Since the attacks on the French satirical magazine Charlie Hebdo, people of all ages and beliefs have stood together to condemn the terrorists’ actions in what has proved to be an unprecedented global response. The hashtag “#JeSuisCharlie” quickly erupted on Twitter, trending at a peak of 6,500 tweets per minute the day following the massacre. On the Sunday after, presidents, prime ministers, and an estimated one million individuals participated in a solidarity rally that spanned the streets of Paris, all in support of Charlie Hebdo.
But is Charlie Hebdo deserving of the overwhelming support it has received from the global community over the past couple of weeks? The search for moral clarity in the wake of the tragedy isn’t as easy as some have made it out to be.
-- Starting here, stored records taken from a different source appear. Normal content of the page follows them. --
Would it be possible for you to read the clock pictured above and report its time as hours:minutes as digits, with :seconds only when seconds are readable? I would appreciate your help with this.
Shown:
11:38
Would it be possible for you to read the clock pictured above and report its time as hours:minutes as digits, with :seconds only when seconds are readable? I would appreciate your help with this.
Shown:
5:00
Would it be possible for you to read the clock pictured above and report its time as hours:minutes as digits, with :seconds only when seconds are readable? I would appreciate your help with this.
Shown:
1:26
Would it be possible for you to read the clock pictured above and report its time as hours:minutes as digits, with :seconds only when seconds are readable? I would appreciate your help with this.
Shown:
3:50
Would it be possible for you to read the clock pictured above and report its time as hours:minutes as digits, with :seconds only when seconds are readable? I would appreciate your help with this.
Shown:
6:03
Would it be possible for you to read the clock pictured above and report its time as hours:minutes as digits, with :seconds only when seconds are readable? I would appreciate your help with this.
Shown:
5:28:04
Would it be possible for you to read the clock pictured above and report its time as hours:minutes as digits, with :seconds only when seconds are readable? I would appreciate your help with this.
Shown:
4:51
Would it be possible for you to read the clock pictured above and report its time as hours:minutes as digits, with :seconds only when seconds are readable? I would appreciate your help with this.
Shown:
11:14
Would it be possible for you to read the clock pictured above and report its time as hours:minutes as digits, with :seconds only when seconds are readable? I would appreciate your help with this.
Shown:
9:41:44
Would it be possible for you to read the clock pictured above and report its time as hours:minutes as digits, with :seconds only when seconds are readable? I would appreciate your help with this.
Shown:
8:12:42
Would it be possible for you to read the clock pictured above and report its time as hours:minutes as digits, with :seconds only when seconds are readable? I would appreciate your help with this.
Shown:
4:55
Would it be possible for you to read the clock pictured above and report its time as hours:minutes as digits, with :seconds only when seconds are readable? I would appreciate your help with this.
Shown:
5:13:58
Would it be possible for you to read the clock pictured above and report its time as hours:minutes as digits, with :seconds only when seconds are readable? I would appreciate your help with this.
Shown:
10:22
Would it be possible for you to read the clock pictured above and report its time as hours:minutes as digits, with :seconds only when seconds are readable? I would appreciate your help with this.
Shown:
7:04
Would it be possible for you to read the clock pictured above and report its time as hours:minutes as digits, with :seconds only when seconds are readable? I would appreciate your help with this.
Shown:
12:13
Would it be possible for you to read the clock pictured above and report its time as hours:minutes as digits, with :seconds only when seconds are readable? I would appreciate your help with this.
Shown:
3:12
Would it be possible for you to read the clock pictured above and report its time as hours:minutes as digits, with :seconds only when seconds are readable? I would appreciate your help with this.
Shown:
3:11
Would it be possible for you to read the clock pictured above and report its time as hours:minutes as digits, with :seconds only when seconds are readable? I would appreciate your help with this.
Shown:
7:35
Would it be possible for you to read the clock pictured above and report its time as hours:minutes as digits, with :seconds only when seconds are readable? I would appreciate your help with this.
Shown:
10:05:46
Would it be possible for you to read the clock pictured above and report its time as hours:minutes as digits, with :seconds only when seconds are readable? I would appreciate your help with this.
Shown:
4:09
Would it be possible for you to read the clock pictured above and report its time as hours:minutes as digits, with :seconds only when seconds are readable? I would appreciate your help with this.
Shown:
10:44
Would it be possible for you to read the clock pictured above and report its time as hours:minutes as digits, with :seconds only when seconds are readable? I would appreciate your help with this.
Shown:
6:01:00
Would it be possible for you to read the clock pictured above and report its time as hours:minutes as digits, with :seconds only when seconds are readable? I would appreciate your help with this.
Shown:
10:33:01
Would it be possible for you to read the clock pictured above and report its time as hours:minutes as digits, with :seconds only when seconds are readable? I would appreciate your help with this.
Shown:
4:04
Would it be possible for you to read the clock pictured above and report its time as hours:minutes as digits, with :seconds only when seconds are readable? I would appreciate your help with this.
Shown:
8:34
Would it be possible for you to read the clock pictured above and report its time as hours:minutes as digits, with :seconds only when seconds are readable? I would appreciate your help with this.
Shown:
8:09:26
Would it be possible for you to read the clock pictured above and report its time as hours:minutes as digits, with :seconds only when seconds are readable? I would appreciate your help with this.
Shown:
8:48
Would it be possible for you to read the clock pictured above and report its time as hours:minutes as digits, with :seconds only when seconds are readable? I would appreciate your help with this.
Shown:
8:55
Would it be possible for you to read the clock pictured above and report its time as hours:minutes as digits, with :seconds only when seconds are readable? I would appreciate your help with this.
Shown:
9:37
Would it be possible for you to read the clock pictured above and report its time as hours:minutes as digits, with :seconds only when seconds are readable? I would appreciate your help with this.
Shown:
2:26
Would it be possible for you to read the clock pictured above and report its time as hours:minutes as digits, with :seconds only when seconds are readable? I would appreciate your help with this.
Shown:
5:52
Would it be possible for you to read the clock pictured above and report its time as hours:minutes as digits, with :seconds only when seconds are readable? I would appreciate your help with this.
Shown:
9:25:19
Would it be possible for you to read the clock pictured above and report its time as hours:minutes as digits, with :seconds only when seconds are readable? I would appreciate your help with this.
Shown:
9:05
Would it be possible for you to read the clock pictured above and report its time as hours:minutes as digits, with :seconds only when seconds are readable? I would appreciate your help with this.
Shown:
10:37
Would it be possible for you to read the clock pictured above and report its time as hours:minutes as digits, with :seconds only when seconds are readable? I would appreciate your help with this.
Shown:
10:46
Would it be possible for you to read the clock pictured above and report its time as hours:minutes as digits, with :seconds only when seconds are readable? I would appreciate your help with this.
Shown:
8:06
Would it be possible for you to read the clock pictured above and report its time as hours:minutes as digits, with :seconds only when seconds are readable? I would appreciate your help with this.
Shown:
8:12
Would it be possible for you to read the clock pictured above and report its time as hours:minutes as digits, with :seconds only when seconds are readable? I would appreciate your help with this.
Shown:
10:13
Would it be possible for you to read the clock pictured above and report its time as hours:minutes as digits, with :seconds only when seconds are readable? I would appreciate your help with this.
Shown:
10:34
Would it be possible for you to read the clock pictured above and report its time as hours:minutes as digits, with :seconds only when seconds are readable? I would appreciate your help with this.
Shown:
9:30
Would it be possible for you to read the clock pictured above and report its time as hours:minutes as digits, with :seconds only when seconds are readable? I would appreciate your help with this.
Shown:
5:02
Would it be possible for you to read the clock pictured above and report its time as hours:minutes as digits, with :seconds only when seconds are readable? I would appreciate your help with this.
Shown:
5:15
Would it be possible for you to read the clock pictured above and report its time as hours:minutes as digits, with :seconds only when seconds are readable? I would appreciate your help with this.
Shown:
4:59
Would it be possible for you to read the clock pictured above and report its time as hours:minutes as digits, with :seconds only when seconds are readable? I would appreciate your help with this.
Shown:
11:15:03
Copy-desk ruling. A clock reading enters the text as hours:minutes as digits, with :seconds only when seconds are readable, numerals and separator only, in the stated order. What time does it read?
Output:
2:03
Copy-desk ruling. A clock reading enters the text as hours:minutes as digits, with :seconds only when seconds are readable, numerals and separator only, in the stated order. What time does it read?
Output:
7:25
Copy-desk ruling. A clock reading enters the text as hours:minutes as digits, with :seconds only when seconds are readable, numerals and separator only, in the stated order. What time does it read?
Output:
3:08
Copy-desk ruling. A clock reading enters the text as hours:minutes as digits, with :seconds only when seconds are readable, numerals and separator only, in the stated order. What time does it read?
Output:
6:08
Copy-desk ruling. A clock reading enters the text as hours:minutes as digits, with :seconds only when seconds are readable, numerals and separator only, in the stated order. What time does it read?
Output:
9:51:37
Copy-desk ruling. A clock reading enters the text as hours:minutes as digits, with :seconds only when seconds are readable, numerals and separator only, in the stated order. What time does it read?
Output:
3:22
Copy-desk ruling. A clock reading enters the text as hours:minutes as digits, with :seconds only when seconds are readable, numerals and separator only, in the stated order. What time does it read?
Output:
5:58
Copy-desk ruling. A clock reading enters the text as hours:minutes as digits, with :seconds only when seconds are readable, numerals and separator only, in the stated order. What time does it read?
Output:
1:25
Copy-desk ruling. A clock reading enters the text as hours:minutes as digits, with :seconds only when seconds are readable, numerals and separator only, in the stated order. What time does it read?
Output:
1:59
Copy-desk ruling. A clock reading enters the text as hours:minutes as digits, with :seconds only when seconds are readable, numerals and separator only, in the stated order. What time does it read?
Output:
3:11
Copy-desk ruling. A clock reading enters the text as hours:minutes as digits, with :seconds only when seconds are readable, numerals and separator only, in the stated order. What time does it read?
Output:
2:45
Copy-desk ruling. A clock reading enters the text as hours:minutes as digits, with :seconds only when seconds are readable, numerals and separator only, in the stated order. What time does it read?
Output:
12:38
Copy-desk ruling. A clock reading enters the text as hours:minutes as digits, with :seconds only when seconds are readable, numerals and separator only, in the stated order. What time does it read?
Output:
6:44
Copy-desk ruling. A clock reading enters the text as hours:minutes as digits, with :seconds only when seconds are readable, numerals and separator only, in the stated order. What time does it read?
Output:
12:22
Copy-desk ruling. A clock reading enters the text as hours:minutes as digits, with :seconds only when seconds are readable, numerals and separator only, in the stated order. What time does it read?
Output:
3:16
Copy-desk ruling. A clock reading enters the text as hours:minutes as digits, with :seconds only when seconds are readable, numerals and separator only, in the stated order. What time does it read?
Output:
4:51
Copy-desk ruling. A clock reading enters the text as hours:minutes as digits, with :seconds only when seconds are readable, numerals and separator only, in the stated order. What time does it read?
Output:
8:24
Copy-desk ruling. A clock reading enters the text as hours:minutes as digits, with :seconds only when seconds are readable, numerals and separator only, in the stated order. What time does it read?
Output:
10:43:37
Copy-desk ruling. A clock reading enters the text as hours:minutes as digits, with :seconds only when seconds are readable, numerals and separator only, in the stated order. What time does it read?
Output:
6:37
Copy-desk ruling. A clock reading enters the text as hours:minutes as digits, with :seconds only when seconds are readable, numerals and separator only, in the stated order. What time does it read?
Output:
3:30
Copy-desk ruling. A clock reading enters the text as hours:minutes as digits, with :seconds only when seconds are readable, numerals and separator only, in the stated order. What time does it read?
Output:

For sure, the global community is right to condemn the terrorists who perpetrated the Charlie Hebdo shooting. No argument can justify the killing of 12 individuals, no matter how offended a group may be. But what do we mean when we chant “Je Suis Charlie” in unison? With whom are we standing in solidarity?
A quick survey of Charlie’s portfolio raises doubts about its image as a righteous crusader for the freedom of speech. From crude, stereotyped depictions of Arabs and Africans to several drawings of the Prophet Muhammad in naked, insulting poses, Charlie Hebdo’s brand of satire is rife with racially charged and extremely insensitive undertones. A line must be drawn between satire that seeks to reveal hypocrisy and inform, and the kind of crass mockery that serves to provoke and insult.
And let’s not forget the broader context. The periodical exists in a France that has seen growing tensions between the majority of its population and already marginalized Muslim minorities. Following a similar turban ban passed in 2004, an act passed by the French Senate in 2010 prohibited the use of face-covering head gear like the burqa. To date the law has been upheld by the European Court of Human Rights despite continuing to infringe on some of French Muslim citizens’ right to freely exercise their religion.
Yet the 2010 ban on burqas is only the tip of the iceberg when it comes to growing Islamophobia in France. Countless French mosques have been subject to vandalism and graffiti. And in 2008, 148 Muslim graves in France’s biggest WWI cemetery in Arras were desecrated with hateful slogans. Charlie Hebdo has often reflected and amplified this underlying racial prejudice already present in the backdrop of French society.
Tensions have only worsened since the shootings. On the day following the incident, three training grenades were thrown at Mosquee de Sablone and an explosion battered down a kebab shop in the small town of Villefranche-sur-Saône. Compare this to the response in Australia after similar shootings took place in Sydney in mid-December. An example for the rest of the world, thousands of Australians took to Twitter where the hashtag “#illridewithyou” shortly started to trend in a unique show of solidarity with the Muslim community.
So the question emerges: to be Charlie Hebdo or not to be Charlie Hebdo? The actions of the terrorists that took several lives that day should surely be condemned, but we must not lose ourselves to the very kind of blind hatred and bigotry that we condemn these acts for. In Sydney and Paris, the global community has seen two different aftermaths of horrible acts of violence. And, it’s entirely a choice in perspective that made the difference between these two reactions. We must recognize the nuances that surround these tragedies and continue to eschew the “you’re either with us or against us” stance that had defined U.S. foreign policy for so long.
Our solidarity with Charlie Hebdo’s right to free speech must not extend to solidarity with the callousness and intolerance that has defined so many of their cartoons. Our censure for the terrorists’ actions must not extend to censure of the innocent adherents of a religion of peace. This is the standard of tolerance and understanding that we and the rest of the global community must uphold ourselves and each other to.
As President Obama remarked to the U.N. General Assembly in 2012, “The future must not belong to those who slander the prophet of Islam. Yet to be credible, those who condemn that slander must also condemn the hate we see when the image of Jesus Christ is desecrated, churches are destroyed, or the Holocaust is denied.”
It is our moral imperative to follow the path carved out by those in Sydney and understand that things aren’t either white or black, that the actions of a few extremists can’t define an entire group. It’s just not as simple as Je Suis Charlie or Je Ne Suis Pas Charlie.
Archis R. Bhandarkar is a member of the Class of 2018.